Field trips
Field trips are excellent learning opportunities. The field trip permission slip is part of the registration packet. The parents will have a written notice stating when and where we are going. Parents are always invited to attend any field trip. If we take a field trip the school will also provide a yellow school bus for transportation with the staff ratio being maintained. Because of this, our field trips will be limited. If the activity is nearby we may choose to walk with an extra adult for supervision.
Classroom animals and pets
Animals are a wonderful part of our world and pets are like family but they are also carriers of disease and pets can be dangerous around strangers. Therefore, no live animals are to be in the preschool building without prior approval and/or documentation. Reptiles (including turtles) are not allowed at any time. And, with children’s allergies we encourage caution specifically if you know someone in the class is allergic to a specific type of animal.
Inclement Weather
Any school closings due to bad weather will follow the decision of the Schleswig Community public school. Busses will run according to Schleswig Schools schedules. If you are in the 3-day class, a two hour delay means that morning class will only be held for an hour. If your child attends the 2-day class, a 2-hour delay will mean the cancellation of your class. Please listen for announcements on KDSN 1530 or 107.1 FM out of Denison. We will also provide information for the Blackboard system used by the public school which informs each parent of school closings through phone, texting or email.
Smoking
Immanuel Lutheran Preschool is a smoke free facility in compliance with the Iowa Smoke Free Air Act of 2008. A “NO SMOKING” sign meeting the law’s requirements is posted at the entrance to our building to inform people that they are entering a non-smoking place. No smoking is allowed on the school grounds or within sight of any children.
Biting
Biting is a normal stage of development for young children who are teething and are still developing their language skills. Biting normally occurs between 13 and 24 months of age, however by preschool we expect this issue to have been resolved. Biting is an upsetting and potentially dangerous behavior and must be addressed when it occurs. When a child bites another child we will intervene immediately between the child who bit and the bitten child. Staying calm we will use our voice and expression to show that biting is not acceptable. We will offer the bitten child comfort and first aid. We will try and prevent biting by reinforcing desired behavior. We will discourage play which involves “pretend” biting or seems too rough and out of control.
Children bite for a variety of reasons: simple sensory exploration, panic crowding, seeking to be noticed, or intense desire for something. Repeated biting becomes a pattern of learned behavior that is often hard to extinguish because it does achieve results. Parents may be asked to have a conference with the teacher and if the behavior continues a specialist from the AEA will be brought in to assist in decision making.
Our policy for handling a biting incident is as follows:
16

□ □ □ □ □

> Goal of the exercise
Return exactly the lines from the beginning of the data above through the one containing "Inclement Weather", please. Include both end lines and add nothing else.

> Solution to the problem
Field trips
Field trips are excellent learning opportunities. The field trip permission slip is part of the registration packet. The parents will have a written notice stating when and where we are going. Parents are always invited to attend any field trip. If we take a field trip the school will also provide a yellow school bus for transportation with the staff ratio being maintained. Because of this, our field trips will be limited. If the activity is nearby we may choose to walk with an extra adult for supervision.
Classroom animals and pets
Animals are a wonderful part of our world and pets are like family but they are also carriers of disease and pets can be dangerous around strangers. Therefore, no live animals are to be in the preschool building without prior approval and/or documentation. Reptiles (including turtles) are not allowed at any time. And, with children’s allergies we encourage caution specifically if you know someone in the class is allergic to a specific type of animal.
Inclement Weather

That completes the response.